Which is all a bit strange, as the Moot House has only been in existence since 2003, and has blown up, collapsed or been blown away many times since. Still, strange things happen in the cupboard at the back of the Liturgical Paraphenalia Everyone Has Forgotten About Room. We found Boris Johnson's moral integrity there once, but we put it back since nobody thought it would be of much use.

Sunday, 10 April 2022

A Triumph of Palms

I mean, really there's a number of options when it comes to entering a city as a king.

You can drive in in glory, with everybody awed by your magnificence and worshipping the ground you walk on. This seems to have been the story that Vladimir Putin and the Russian army swallowed with regards to Ukraine.
Or, if that doesn't work, you can maybe go to option 2 - marching into a cowed and wrecked city with people fearing your presence.

Jesus chooses neither. He takes a donkey - not a war horse. You may remember how Princess Fiona in Shrek thinks that Donkey is a mighty steed - until she notices that Shrek is an ogre. Donkeys are beasts of burden, hard to deal with, and more your middle-class Judean transport, perhaps.

With a side-order of prophecy, from Zech 9:9 -  "Rejoice greatly, Daughter Zion! Shout, Daughter Jerusalem! See, your king comes to you, righteous and victorious, lowly and riding on a donkey, on a colt, the foal of a donkey."

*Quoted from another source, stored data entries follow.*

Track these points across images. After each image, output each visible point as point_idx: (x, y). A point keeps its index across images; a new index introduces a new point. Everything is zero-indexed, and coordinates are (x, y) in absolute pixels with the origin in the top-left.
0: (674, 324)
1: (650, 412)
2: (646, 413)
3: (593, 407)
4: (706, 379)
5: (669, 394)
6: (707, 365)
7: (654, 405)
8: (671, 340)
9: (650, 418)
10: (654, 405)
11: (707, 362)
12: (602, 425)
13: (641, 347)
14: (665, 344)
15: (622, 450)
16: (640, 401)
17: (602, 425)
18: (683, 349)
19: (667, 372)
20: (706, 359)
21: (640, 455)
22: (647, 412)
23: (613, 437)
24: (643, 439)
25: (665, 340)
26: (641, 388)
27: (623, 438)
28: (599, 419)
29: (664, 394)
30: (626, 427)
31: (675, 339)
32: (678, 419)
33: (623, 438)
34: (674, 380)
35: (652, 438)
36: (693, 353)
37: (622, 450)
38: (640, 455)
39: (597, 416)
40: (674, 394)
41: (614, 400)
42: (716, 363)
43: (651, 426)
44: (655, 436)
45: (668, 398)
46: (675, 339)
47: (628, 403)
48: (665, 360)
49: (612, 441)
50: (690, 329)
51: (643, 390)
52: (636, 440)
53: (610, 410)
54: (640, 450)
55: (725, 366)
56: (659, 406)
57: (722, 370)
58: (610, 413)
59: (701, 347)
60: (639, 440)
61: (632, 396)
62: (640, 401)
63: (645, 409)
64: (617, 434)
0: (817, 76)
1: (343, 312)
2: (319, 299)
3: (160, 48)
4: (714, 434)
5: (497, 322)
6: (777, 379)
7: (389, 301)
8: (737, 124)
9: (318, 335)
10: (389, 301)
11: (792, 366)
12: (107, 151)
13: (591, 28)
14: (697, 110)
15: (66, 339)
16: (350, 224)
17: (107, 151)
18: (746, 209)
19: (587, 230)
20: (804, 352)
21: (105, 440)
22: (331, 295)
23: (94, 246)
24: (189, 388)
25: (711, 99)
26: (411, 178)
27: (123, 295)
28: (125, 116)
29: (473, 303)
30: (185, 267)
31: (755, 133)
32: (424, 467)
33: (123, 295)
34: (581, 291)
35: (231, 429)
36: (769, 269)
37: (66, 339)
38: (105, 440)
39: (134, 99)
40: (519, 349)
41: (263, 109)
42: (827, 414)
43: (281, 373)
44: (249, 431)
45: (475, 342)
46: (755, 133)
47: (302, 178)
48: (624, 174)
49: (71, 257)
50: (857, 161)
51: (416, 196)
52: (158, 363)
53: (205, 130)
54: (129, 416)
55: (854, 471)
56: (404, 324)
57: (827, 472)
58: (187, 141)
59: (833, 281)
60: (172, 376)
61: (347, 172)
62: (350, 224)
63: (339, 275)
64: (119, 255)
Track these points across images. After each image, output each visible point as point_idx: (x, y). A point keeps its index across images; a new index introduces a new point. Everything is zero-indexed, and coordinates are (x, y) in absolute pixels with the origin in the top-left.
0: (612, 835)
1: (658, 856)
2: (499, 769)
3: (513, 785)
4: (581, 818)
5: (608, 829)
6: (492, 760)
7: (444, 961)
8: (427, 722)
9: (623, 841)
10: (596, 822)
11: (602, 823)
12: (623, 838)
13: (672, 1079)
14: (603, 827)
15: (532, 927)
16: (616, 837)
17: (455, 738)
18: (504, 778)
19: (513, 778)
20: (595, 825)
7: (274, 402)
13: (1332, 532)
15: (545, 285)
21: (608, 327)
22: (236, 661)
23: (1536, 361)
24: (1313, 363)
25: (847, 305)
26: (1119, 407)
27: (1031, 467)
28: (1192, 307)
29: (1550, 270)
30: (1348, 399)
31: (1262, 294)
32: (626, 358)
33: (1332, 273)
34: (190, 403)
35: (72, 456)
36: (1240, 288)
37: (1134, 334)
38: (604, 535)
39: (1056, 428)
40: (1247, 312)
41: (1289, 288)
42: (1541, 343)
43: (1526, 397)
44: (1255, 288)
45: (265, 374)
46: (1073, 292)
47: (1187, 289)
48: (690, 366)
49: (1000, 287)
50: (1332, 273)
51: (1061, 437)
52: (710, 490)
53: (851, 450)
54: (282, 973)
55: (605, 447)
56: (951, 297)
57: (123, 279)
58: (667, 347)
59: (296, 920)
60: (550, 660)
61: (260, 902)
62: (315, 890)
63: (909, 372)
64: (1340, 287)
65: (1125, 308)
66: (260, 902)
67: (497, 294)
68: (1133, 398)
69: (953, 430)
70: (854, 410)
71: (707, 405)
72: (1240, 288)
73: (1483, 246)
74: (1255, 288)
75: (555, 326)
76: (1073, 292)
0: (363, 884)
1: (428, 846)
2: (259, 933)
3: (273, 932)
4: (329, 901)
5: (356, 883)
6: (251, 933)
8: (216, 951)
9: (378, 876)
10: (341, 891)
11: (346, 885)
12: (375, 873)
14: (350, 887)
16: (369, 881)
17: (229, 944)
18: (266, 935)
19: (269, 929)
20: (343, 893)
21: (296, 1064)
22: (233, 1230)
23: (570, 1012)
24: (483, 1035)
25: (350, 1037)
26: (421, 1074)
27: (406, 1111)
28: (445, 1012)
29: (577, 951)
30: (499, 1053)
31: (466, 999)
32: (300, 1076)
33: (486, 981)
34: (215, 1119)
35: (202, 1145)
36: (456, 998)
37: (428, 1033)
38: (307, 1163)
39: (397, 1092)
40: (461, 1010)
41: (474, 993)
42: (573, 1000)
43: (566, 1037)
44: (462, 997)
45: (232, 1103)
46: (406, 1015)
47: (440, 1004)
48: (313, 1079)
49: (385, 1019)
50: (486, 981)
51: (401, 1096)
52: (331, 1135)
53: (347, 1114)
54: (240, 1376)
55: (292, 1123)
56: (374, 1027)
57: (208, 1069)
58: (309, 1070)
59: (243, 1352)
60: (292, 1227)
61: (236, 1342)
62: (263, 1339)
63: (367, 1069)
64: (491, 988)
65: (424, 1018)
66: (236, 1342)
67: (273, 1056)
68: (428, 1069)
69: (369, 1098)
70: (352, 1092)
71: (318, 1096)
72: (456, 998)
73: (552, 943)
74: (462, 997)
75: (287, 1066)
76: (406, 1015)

And here is that king. No armour. No arms. No captives being brought in for slaughter or sacrifice.  A strange and peaceful triumph - of palms, not armed might. A dusty army of dreamers. And their King of Peace. Being welcomed as if he's the one to free Jerusalem.

Which he is, of course. Just not the way anyone is expecting.

I was discussing this week the ever-pressing question of Safeguarding. And reflecting that one thing that put and puts men in power in the position to abuse is a system that encourages deference. That pumps up the bloke up the front. And puts him on a box that says, isn't he great. That says Father - or else the bloke wearing the poshest suit - is always right. That puts people beyond challenge.

Well, here's the model for leadership. Vulnerable - anyone can take him out anytime they like. When he sat round a table he was surrounded by his friends. Not up one end for fear of Judas.

Approachable - anyone can reach out and touch him. Nobody is too small, too poor, or two mired in misbehaviour for him.

He sat and ate with the leaders. Herod wanted to see him. But he turned all that round. Went to Jerusalem. Turned his face to the cross. And died with criminals.

Our God is still hope for the poor today. Even after nearly 2,000 years of the Church using power to reach them, not love.

But the love of God is shown in the face of a man on a donkey. Going into the city in expectation of battle. But a battle nobody expected, against the enemy nobody dreamed would be fought, and which would look a lot like a defeat before a victory was discovered.